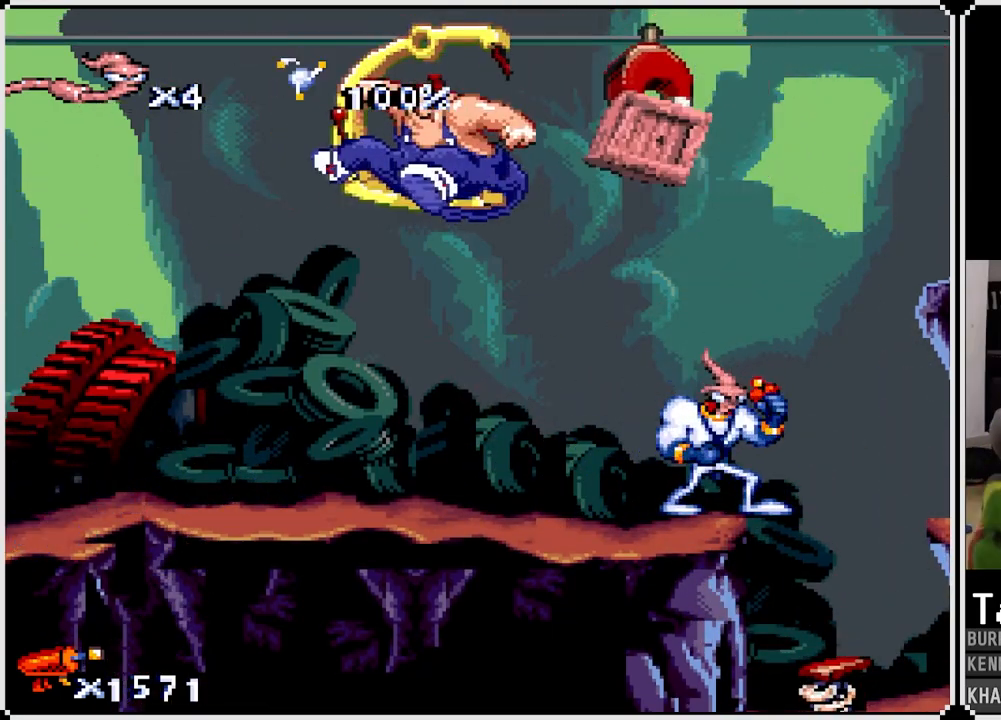
{"buttons": [], "left_stick": "center", "right_stick": "center", "events": [[233, "DPAD_LEFT", "down"], [433, "DPAD_LEFT", "up"]]}
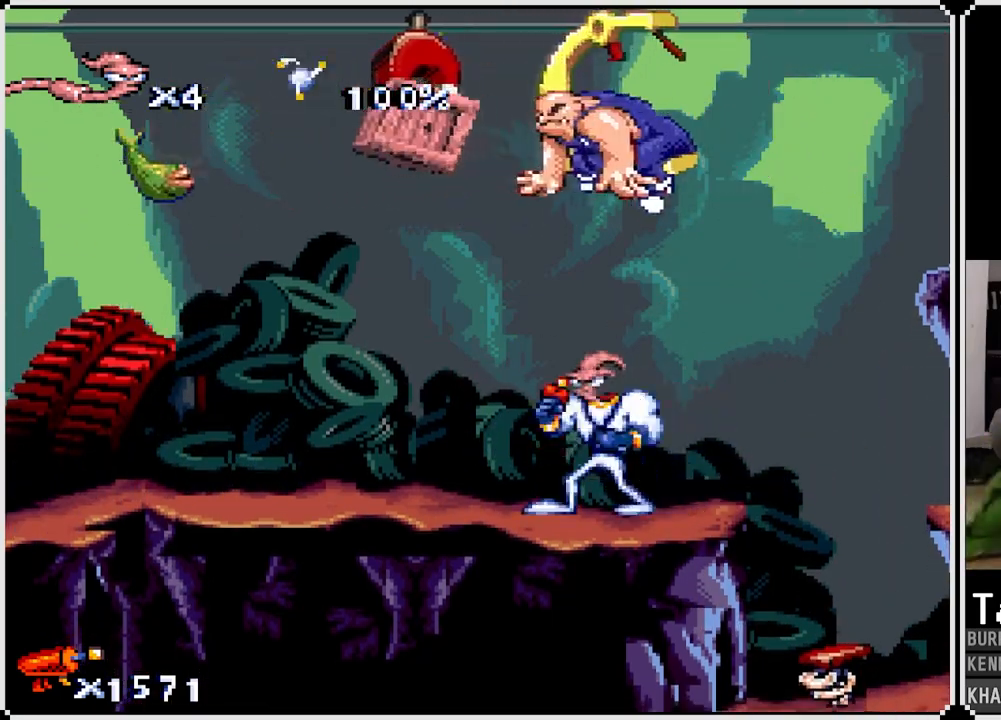
{"buttons": ["DPAD_RIGHT"], "left_stick": "center", "right_stick": "center", "events": [[383, "DPAD_RIGHT", "down"]]}
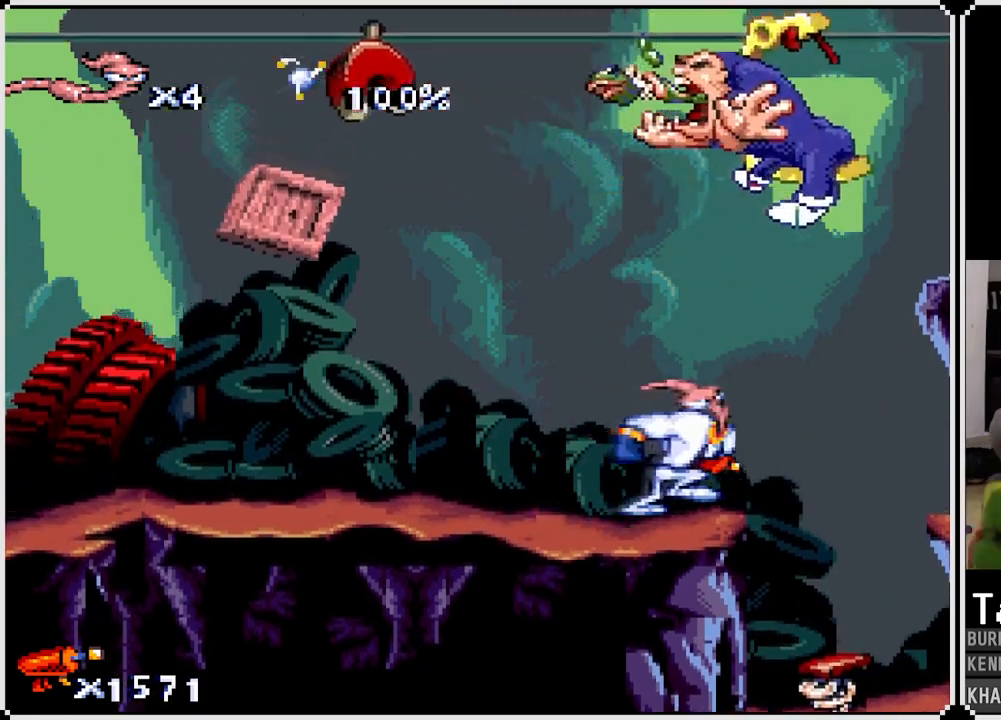
{"buttons": [], "left_stick": "center", "right_stick": "center", "events": [[33, "DPAD_RIGHT", "up"]]}
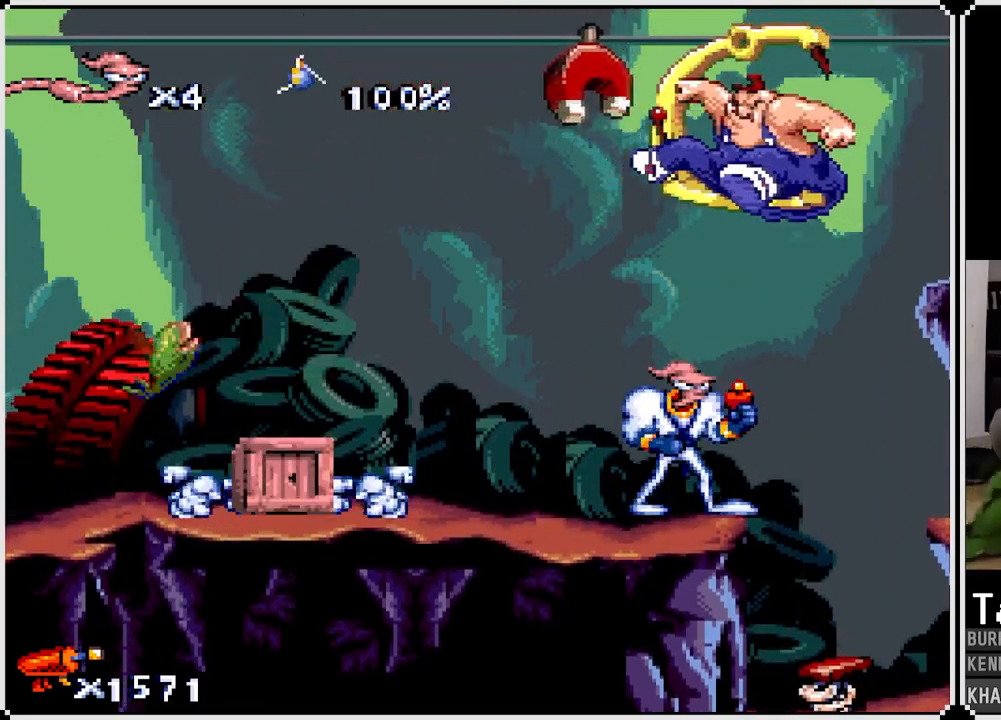
{"buttons": ["DPAD_LEFT"], "left_stick": "center", "right_stick": "center", "events": [[150, "DPAD_LEFT", "down"]]}
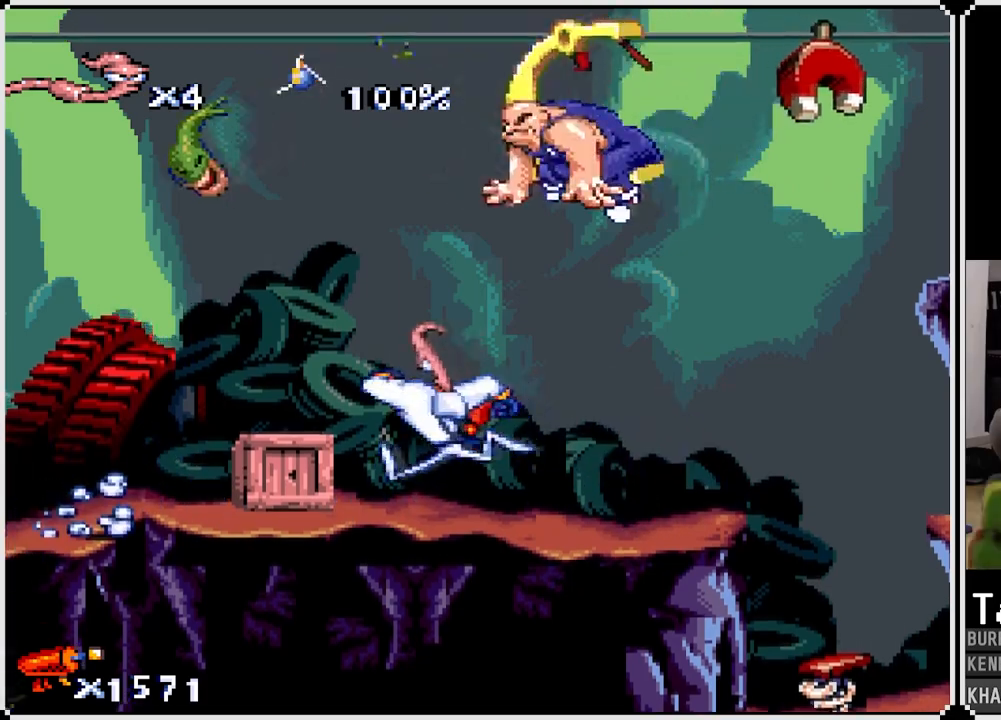
{"buttons": ["DPAD_DOWN", "DPAD_RIGHT"], "left_stick": "center", "right_stick": "center", "events": [[333, "DPAD_DOWN", "down"], [333, "DPAD_LEFT", "up"], [333, "DPAD_RIGHT", "down"], [367, "SQUARE", "down"], [467, "SQUARE", "up"]]}
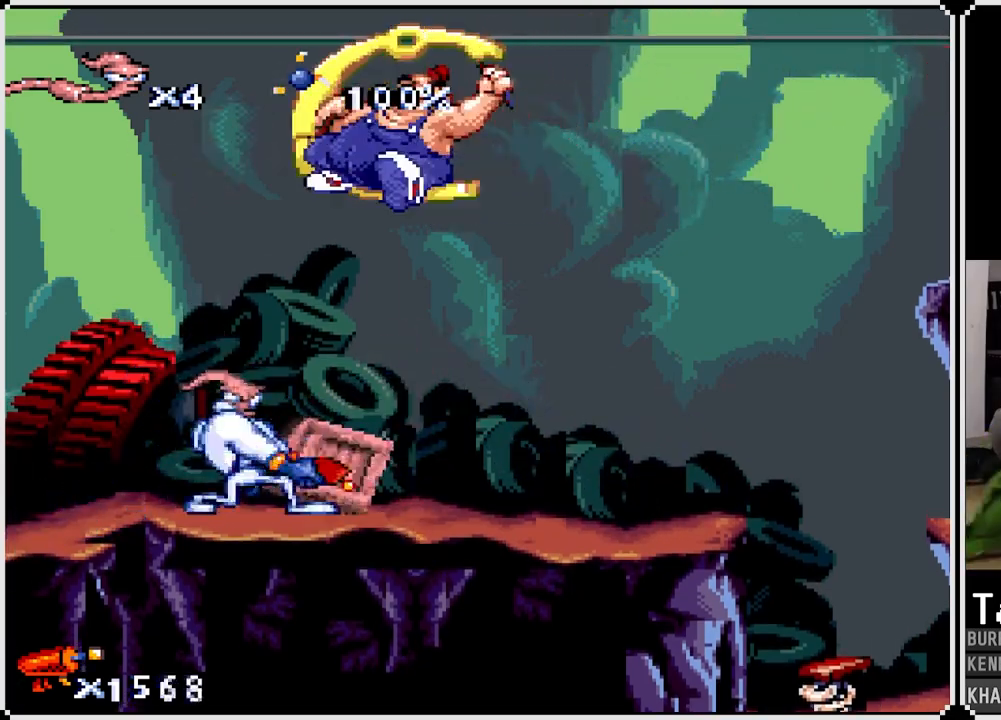
{"buttons": ["SQUARE", "DPAD_DOWN", "DPAD_RIGHT"], "left_stick": "center", "right_stick": "center", "events": [[33, "DPAD_DOWN", "up"], [33, "DPAD_RIGHT", "up"], [183, "DPAD_RIGHT", "down"], [383, "DPAD_DOWN", "down"], [383, "SQUARE", "down"]]}
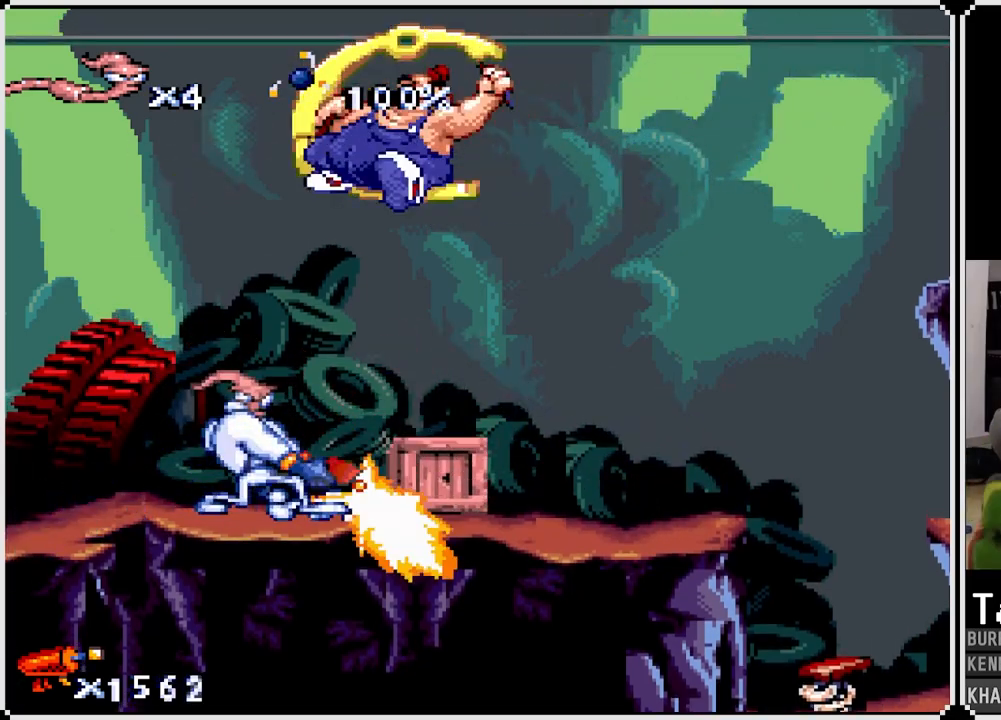
{"buttons": ["DPAD_DOWN", "DPAD_RIGHT"], "left_stick": "center", "right_stick": "center", "events": [[17, "SQUARE", "up"], [50, "DPAD_DOWN", "up"], [100, "DPAD_RIGHT", "up"], [200, "DPAD_RIGHT", "down"], [367, "DPAD_DOWN", "down"], [367, "SQUARE", "down"], [483, "SQUARE", "up"]]}
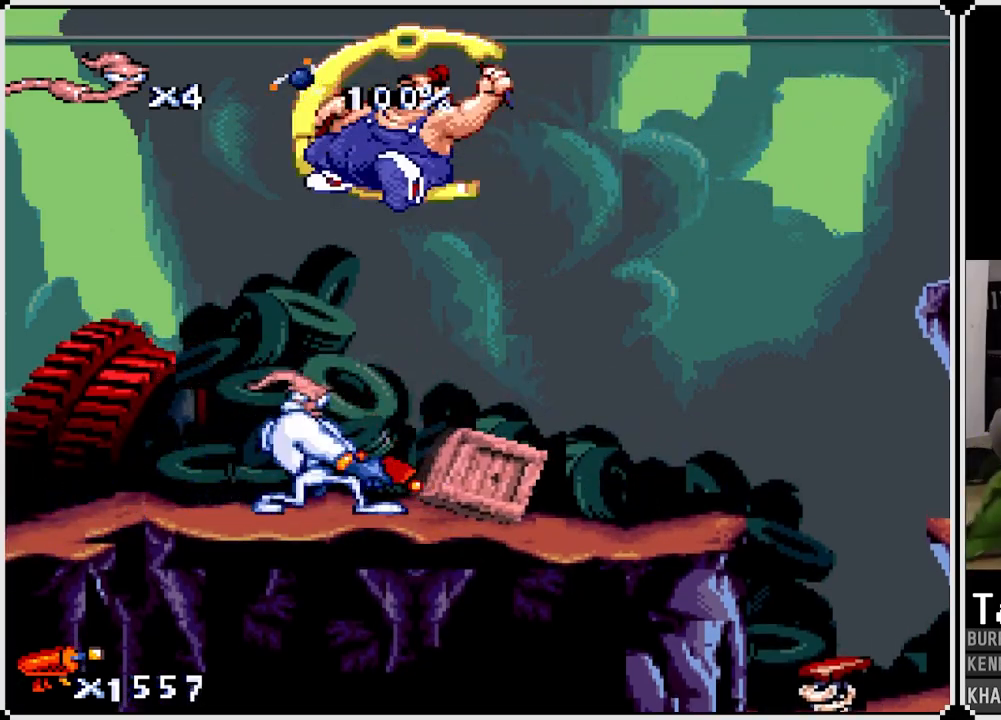
{"buttons": ["SQUARE", "DPAD_DOWN", "DPAD_RIGHT"], "left_stick": "center", "right_stick": "center", "events": [[33, "DPAD_DOWN", "up"], [50, "DPAD_RIGHT", "up"], [200, "DPAD_RIGHT", "down"], [450, "DPAD_DOWN", "down"], [500, "SQUARE", "down"]]}
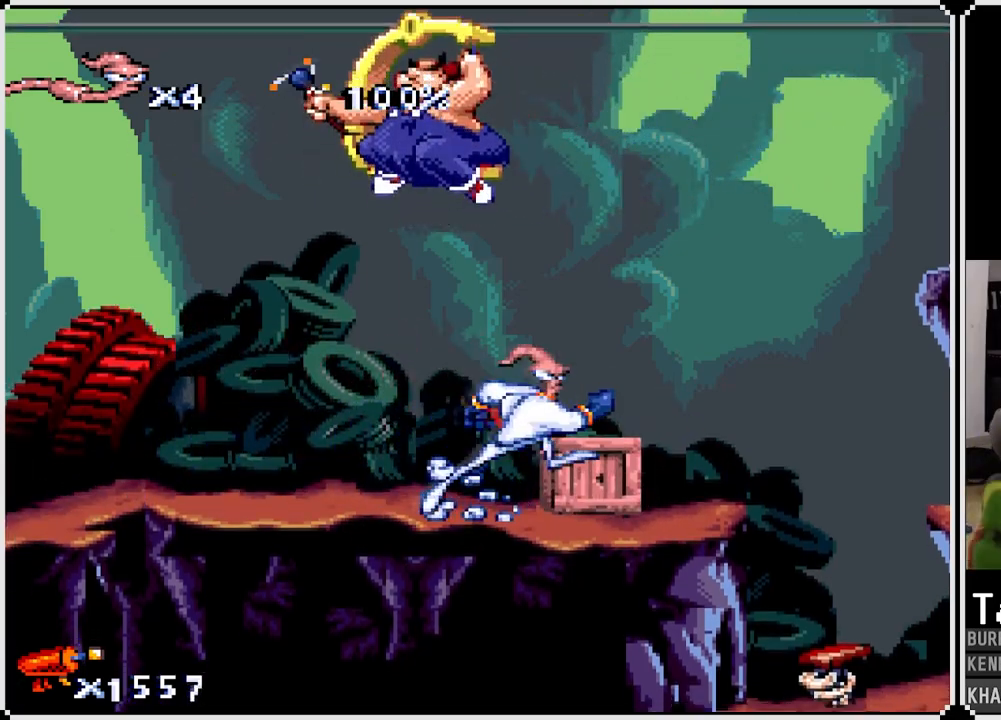
{"buttons": [], "left_stick": "center", "right_stick": "center", "events": [[117, "SQUARE", "up"], [167, "DPAD_DOWN", "up"], [167, "DPAD_RIGHT", "up"]]}
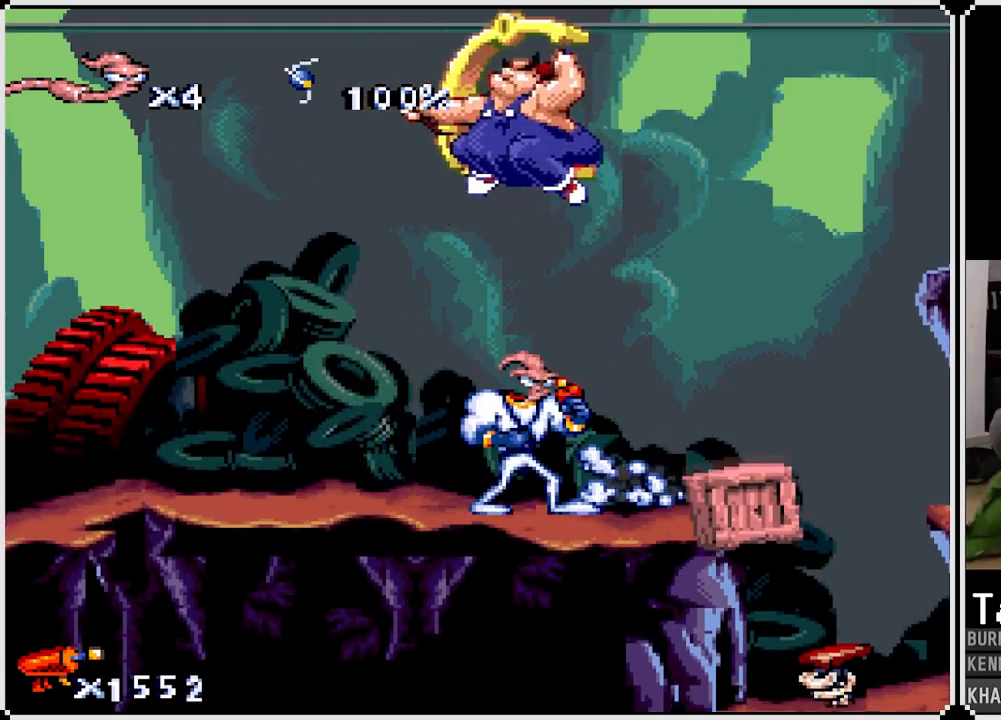
{"buttons": ["DPAD_RIGHT"], "left_stick": "center", "right_stick": "center", "events": [[433, "DPAD_RIGHT", "down"]]}
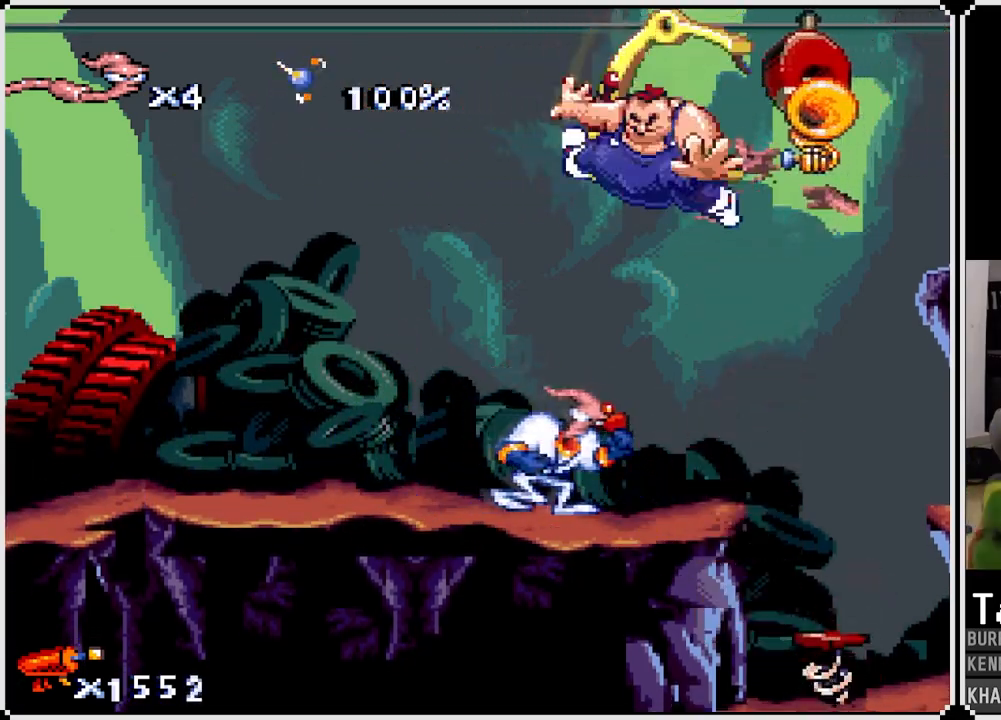
{"buttons": ["DPAD_UP"], "left_stick": "center", "right_stick": "center", "events": [[150, "DPAD_RIGHT", "up"], [150, "DPAD_UP", "down"], [233, "SQUARE", "down"], [367, "SQUARE", "up"]]}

- EXERCISE AIM -
Your copy of the material above should be exact and free of pictures.

- EXERCISE SOLUTION -
{"buttons": [], "left_stick": "center", "right_stick": "center", "events": [[233, "DPAD_LEFT", "down"], [433, "DPAD_LEFT", "up"]]}
{"buttons": ["DPAD_RIGHT"], "left_stick": "center", "right_stick": "center", "events": [[383, "DPAD_RIGHT", "down"]]}
{"buttons": [], "left_stick": "center", "right_stick": "center", "events": [[33, "DPAD_RIGHT", "up"]]}
{"buttons": ["DPAD_LEFT"], "left_stick": "center", "right_stick": "center", "events": [[150, "DPAD_LEFT", "down"]]}
{"buttons": ["DPAD_DOWN", "DPAD_RIGHT"], "left_stick": "center", "right_stick": "center", "events": [[333, "DPAD_DOWN", "down"], [333, "DPAD_LEFT", "up"], [333, "DPAD_RIGHT", "down"], [367, "SQUARE", "down"], [467, "SQUARE", "up"]]}
{"buttons": ["SQUARE", "DPAD_DOWN", "DPAD_RIGHT"], "left_stick": "center", "right_stick": "center", "events": [[33, "DPAD_DOWN", "up"], [33, "DPAD_RIGHT", "up"], [183, "DPAD_RIGHT", "down"], [383, "DPAD_DOWN", "down"], [383, "SQUARE", "down"]]}
{"buttons": ["DPAD_DOWN", "DPAD_RIGHT"], "left_stick": "center", "right_stick": "center", "events": [[17, "SQUARE", "up"], [50, "DPAD_DOWN", "up"], [100, "DPAD_RIGHT", "up"], [200, "DPAD_RIGHT", "down"], [367, "DPAD_DOWN", "down"], [367, "SQUARE", "down"], [483, "SQUARE", "up"]]}
{"buttons": ["SQUARE", "DPAD_DOWN", "DPAD_RIGHT"], "left_stick": "center", "right_stick": "center", "events": [[33, "DPAD_DOWN", "up"], [50, "DPAD_RIGHT", "up"], [200, "DPAD_RIGHT", "down"], [450, "DPAD_DOWN", "down"], [500, "SQUARE", "down"]]}
{"buttons": [], "left_stick": "center", "right_stick": "center", "events": [[117, "SQUARE", "up"], [167, "DPAD_DOWN", "up"], [167, "DPAD_RIGHT", "up"]]}
{"buttons": ["DPAD_RIGHT"], "left_stick": "center", "right_stick": "center", "events": [[433, "DPAD_RIGHT", "down"]]}
{"buttons": ["DPAD_UP"], "left_stick": "center", "right_stick": "center", "events": [[150, "DPAD_RIGHT", "up"], [150, "DPAD_UP", "down"], [233, "SQUARE", "down"], [367, "SQUARE", "up"]]}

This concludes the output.